Neurological Assessment Tests and Tools
-cognitive function: assess memory, attention, concentration, problem solving. Mini Mental Status Exam (MMSE)
http://www.levymd.com/html/mini_mental_status_examination.htm
https://www.highmark.com/health/professionals/gerbinder.html click on Dementia Management: AMMSE
-sensory integrity: superficial and deep sensation, pain, temperature, proprioception, stereognosis. Full sensory test
-pain: determine pain behavior and reaction during specific movements and provoking stimuli. VAS
https://www.highmark.com/health/professionals/gerbinder.html (click on Pain Scales)
-range of motion: functional ROM and specific deficits. Goniometry
-motor function: muscle tone, muscle strength, reflexes (normal/abnormal i.e. Babinski). Ashworth Scale, MMT
http://www.wemove.org/spa_pal.html#a_tis
-gait, locomotion: gait parameter and characteristics, stability, and safety. The Get Up & Go Test
https://www.highmark.com/health/professionals/gerbinder.html click on Tools
http://www.vard.org/jour/00/37/1/wall371.htm
-balance: static and dynamic, reactive, anticipatory, and synergistic strategies. Berg Balance Scale, FR Test
https://www.highmark.com/health/professionals/gerbinder.html click on Tools
http://www.chcr.brown.edu/Balance.htm
-aerobic capacity, endurance: resting vital signs before, during, after activity, perceived exertion. RPE
http://www.vqfitpros.com/borg.html
-functional activities: bed mobility, transfers, ambulation with/without device.
Case Study
Mr. R is a 68-year-old man with a 7-year history of Parkinson’s disease. He now falls two to three times a
day, has difficulty eating and weakness in his right hand. On assessment he has moderate rigidity in all extremities;
right side worse than left, and most noted in the wrist, forearm, and hand. Shoulder flexion and abduction lack 15
degrees bilaterally. Joint range of motion is within functional limits with the exception of a 10-degree knee flexion
contracture on the right. Muscle strength is grossly 4 throughout all muscle groups. Sensation is within normal limits
throughout. Static and dynamic sitting balance is good, standing balance is fair.
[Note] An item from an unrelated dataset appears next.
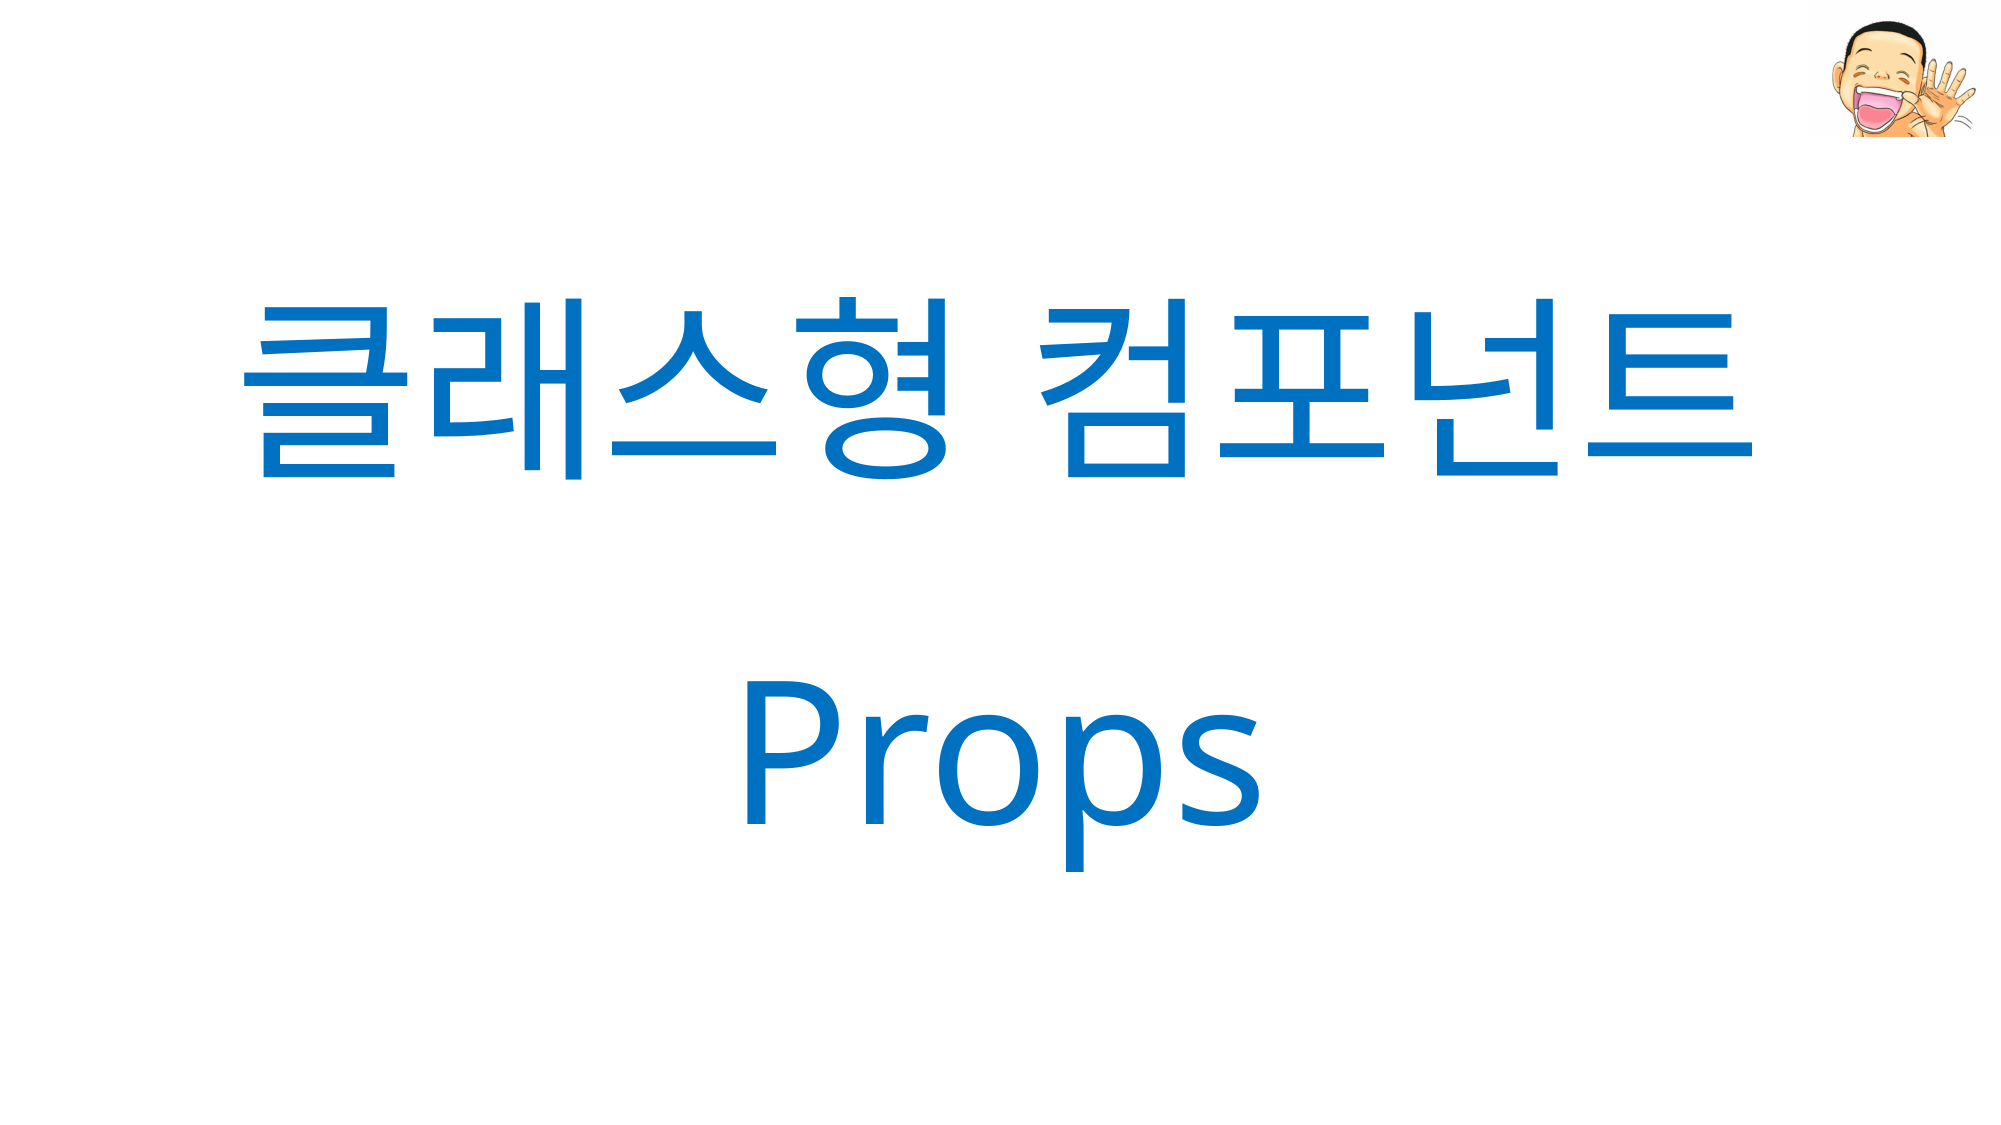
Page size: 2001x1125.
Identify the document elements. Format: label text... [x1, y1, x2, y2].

picture [1808, 0, 2000, 137]
text_box 클래스형 컴포넌트 Props [0, 137, 1999, 873]
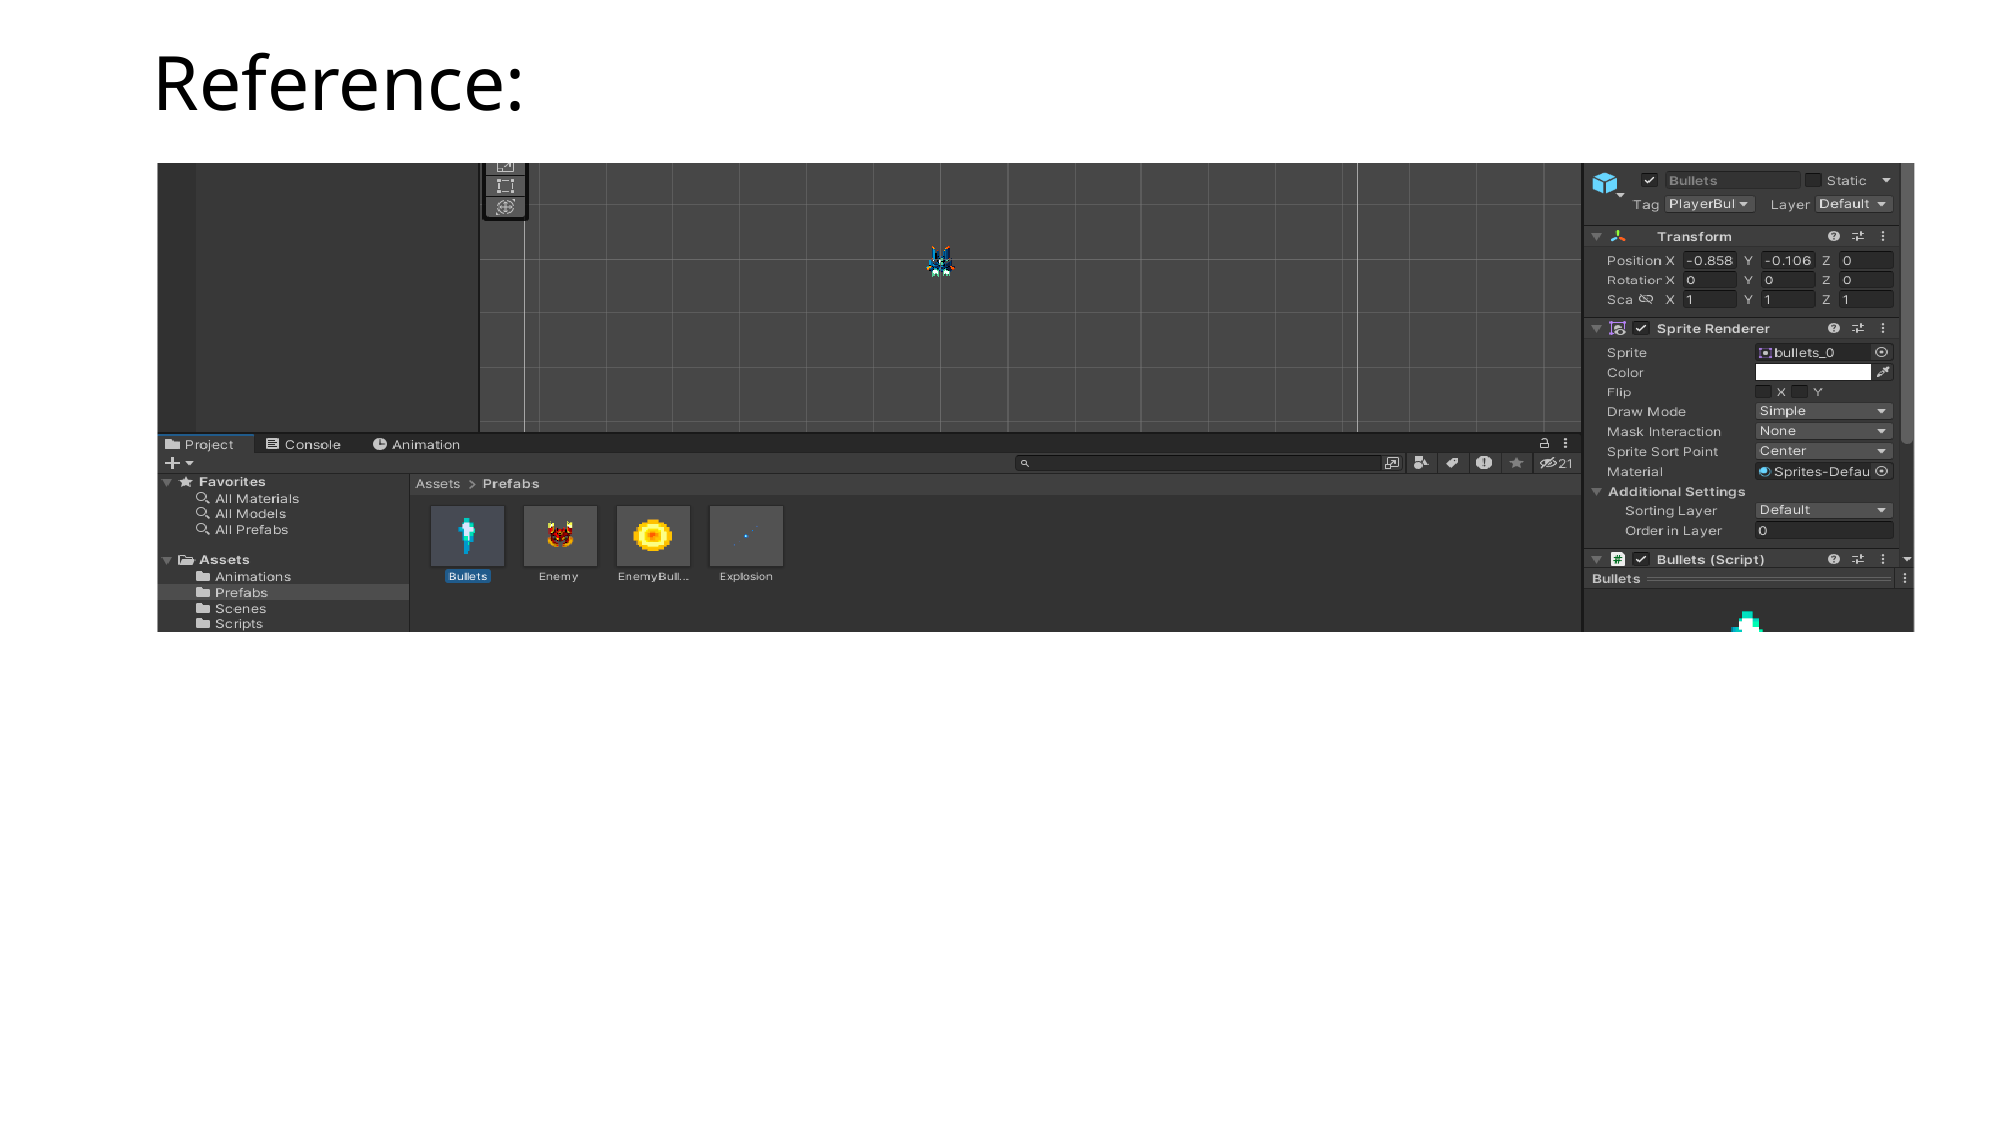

The patient sits with a posterior pelvic tilt, rounded shoulders, and forward head. On coming to stand
position, he does not lean forward as he stands. He momentarily loses his balance upon rising from a chair. When
pushed gently on the sternum, he takes one or two steps backward. When pushed from behind, he takes several
steps forward to recover his balance. He was unable to maintain his balance when trying to catch a large ball
thrown toward his side. His gait pattern exhibits a shortened step, flat foot contact, festination, difficulty with
starting and stopping and an absence of arm swing or trunk rotation. His gait is slow and he is unable to increase his
speed measurably in a 25-foot walk. The patient is on l-dopa/carbidopa and deprenyl.
The patient has always been active and enjoys golf, swimming and skiing. He was able to ski until last
winter. At that time, he found that he could not get up after a fall. He also no longer swims because he has difficulty
coordinating his breathing with the swim strokes. He does not play golf because he is so slow in walking and it takes
him too long to complete the course. He would like to return to some of these activities, including golf once a week.
Based on the information provided in the case study, develop a physical therapy rehabilitation plan for this
patient. The plan must include a list of the physical and functional problems, short and long term goals, outline
treatment activities, length and duration of the treatment plan, and the rationale for the activities selected.